--- Your task ---
Your answer should be the lines from the one with "hiss. När så" to the end of the data below, both included, exact and free of pictures.

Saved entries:

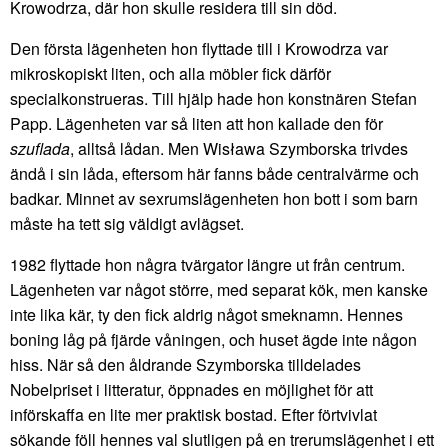
Krowodrza, där hon skulle residera till sin död.
Den första lägenheten hon flyttade till i Krowodrza var
mikroskopiskt liten, och alla möbler fick därför
specialkonstrueras. Till hjälp hade hon konstnären Stefan
Papp. Lägenheten var så liten att hon kallade den för
szuflada
, alltså lådan. Men Wisława Szymborska trivdes
ändå i sin låda, eftersom här fanns både centralvärme och
badkar. Minnet av sexrumslägenheten hon bott i som barn
måste ha tett sig väldigt avlägset.
1982 flyttade hon några tvärgator längre ut från centrum.
Lägenheten var något större, med separat kök, men kanske
inte lika kär, ty den fick aldrig något smeknamn. Hennes
boning låg på fjärde våningen, och huset ägde inte någon
hiss. När så den åldrande Szymborska tilldelades
Nobelpriset i litteratur, öppnades en möjlighet för att
införskaffa en lite mer praktisk bostad. Efter förtvivlat
sökande föll hennes val slutligen på en trerumslägenhet i ett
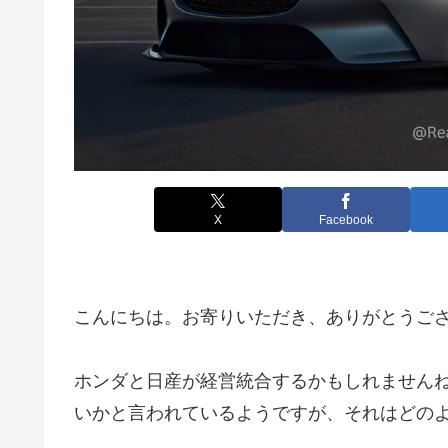
X
Facebook
こんにちは。お寄りいただき、ありがとうご
ホンダと日産が経営統合するかもしれません
いかと言われているようですが、それはどの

--- Solution ---
hiss. När så den åldrande Szymborska tilldelades
Nobelpriset i litteratur, öppnades en möjlighet för att
införskaffa en lite mer praktisk bostad. Efter förtvivlat
sökande föll hennes val slutligen på en trerumslägenhet i ett
X
Facebook
こんにちは。お寄りいただき、ありがとうご
ホンダと日産が経営統合するかもしれません
いかと言われているようですが、それはどの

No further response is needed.